Selected excerpt:

=====

Next, you’ll add a little more spice to your game by adding a background image. With the source code for this chapter (again, in the AnimatedSpritesAnimatedSpritesContentImages folder), you’ll find an image named background.jpg. Add the image to the project the same way you added the other images (right-click the AnimatedSpritesContentImages folder, select Add→Existing Item…, and navigate to the background.jpg image included with the source code).

=====

Written problem A:
Report every line of the entries that contains the string "pixfrac".
The entries that follow have no connection to the text above.

=====

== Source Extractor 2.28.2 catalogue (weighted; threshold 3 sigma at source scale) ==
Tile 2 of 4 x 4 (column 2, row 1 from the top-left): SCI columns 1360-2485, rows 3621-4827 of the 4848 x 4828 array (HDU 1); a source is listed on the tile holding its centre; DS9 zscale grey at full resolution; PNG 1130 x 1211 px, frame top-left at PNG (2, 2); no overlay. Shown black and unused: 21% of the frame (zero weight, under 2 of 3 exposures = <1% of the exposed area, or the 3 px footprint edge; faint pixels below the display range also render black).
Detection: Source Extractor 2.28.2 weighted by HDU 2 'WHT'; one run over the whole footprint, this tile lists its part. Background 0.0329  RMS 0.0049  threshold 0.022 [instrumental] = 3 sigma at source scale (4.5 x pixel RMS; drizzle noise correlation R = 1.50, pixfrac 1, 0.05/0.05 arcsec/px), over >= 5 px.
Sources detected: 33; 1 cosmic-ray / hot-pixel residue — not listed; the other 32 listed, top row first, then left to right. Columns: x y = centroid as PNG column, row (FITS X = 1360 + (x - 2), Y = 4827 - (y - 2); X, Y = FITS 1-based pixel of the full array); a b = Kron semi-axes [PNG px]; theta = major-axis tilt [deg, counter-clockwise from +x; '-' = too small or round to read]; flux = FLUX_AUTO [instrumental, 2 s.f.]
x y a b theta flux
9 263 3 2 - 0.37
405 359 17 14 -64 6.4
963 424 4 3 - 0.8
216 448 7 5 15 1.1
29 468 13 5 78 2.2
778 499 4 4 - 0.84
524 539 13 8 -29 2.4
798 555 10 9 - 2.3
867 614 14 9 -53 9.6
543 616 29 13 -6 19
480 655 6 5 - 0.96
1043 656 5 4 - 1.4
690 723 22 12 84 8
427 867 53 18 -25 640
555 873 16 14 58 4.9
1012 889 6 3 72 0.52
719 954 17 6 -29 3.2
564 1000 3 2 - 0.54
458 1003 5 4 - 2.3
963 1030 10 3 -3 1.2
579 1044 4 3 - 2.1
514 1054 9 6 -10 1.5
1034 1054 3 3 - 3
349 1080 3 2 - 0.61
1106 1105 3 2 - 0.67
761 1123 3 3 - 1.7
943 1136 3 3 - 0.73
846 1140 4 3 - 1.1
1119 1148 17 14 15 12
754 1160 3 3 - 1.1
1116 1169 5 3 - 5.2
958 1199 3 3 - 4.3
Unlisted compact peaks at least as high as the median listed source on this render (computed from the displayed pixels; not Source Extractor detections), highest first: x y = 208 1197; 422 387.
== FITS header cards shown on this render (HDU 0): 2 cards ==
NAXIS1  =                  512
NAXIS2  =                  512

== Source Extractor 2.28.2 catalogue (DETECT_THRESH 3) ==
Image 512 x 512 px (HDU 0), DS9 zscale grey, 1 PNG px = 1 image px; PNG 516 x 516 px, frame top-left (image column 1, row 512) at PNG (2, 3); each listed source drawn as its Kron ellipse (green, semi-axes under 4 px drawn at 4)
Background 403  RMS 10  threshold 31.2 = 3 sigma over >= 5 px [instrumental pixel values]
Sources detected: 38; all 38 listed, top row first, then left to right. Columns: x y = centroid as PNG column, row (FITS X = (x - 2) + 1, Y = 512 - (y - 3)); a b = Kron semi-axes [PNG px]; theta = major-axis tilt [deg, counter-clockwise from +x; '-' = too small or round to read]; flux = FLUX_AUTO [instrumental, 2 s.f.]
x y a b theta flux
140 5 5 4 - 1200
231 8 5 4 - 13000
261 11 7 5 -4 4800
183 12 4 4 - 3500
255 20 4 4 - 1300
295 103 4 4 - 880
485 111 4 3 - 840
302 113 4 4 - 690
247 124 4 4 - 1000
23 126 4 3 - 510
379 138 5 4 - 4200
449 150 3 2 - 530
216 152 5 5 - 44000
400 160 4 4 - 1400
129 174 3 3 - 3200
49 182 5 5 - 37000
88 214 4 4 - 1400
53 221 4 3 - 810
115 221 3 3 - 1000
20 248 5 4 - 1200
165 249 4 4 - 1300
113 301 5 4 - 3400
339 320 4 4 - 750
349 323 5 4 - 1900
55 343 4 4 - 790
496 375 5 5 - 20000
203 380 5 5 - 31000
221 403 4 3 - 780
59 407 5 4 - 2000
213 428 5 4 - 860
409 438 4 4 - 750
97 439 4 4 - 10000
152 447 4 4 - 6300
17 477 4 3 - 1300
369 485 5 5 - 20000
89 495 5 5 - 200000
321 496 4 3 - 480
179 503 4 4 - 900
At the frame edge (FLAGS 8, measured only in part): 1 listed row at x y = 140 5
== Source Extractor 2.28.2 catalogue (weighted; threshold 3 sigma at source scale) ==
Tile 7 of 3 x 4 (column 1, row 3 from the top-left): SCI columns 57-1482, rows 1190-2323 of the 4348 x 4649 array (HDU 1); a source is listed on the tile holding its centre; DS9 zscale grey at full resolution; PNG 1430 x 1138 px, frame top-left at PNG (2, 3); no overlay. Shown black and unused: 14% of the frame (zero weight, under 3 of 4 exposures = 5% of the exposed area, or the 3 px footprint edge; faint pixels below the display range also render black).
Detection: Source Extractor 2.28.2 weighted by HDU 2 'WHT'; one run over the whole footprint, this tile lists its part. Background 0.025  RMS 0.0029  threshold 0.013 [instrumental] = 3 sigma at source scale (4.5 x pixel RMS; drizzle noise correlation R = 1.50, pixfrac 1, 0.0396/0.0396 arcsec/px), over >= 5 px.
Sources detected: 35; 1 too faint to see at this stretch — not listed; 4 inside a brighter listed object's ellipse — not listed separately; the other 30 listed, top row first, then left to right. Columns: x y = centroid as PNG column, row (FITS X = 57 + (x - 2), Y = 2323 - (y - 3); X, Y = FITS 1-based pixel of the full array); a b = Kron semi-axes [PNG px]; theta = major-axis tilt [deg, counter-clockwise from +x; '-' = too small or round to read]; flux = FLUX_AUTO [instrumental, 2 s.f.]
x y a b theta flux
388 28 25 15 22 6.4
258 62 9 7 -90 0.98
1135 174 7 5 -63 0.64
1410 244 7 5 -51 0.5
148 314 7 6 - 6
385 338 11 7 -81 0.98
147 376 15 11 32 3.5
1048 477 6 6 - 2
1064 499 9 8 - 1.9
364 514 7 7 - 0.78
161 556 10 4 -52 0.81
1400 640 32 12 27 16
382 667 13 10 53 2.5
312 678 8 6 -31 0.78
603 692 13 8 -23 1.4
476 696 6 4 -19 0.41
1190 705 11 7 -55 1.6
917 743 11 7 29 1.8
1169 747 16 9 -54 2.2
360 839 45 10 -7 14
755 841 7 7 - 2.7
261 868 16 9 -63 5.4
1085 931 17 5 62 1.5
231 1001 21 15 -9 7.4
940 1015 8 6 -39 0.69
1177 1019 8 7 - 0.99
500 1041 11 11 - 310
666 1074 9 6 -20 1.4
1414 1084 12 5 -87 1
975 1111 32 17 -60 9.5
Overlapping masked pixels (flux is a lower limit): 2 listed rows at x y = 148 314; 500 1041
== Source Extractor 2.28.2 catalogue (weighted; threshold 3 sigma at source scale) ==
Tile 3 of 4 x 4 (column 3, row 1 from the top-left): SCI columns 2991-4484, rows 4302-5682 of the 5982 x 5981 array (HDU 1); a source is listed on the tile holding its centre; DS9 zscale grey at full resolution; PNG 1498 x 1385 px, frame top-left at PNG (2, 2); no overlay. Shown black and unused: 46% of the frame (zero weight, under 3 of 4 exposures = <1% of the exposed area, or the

=====

Written problem B:
Answer these questions from the game-development passage:
(i) What kind of image does it have you add to the game?
(ii) What is the file name of that image?
(iii) Which menu choice do you select after right-clicking the folder?

Expected answer A:
Detection: Source Extractor 2.28.2 weighted by HDU 2 'WHT'; one run over the whole footprint, this tile lists its part. Background 0.0329  RMS 0.0049  threshold 0.022 [instrumental] = 3 sigma at source scale (4.5 x pixel RMS; drizzle noise correlation R = 1.50, pixfrac 1, 0.05/0.05 arcsec/px), over >= 5 px.
Detection: Source Extractor 2.28.2 weighted by HDU 2 'WHT'; one run over the whole footprint, this tile lists its part. Background 0.025  RMS 0.0029  threshold 0.013 [instrumental] = 3 sigma at source scale (4.5 x pixel RMS; drizzle noise correlation R = 1.50, pixfrac 1, 0.0396/0.0396 arcsec/px), over >= 5 px.

Expected answer B:
(i) A background image
(ii) background.jpg
(iii) Add→Existing Item…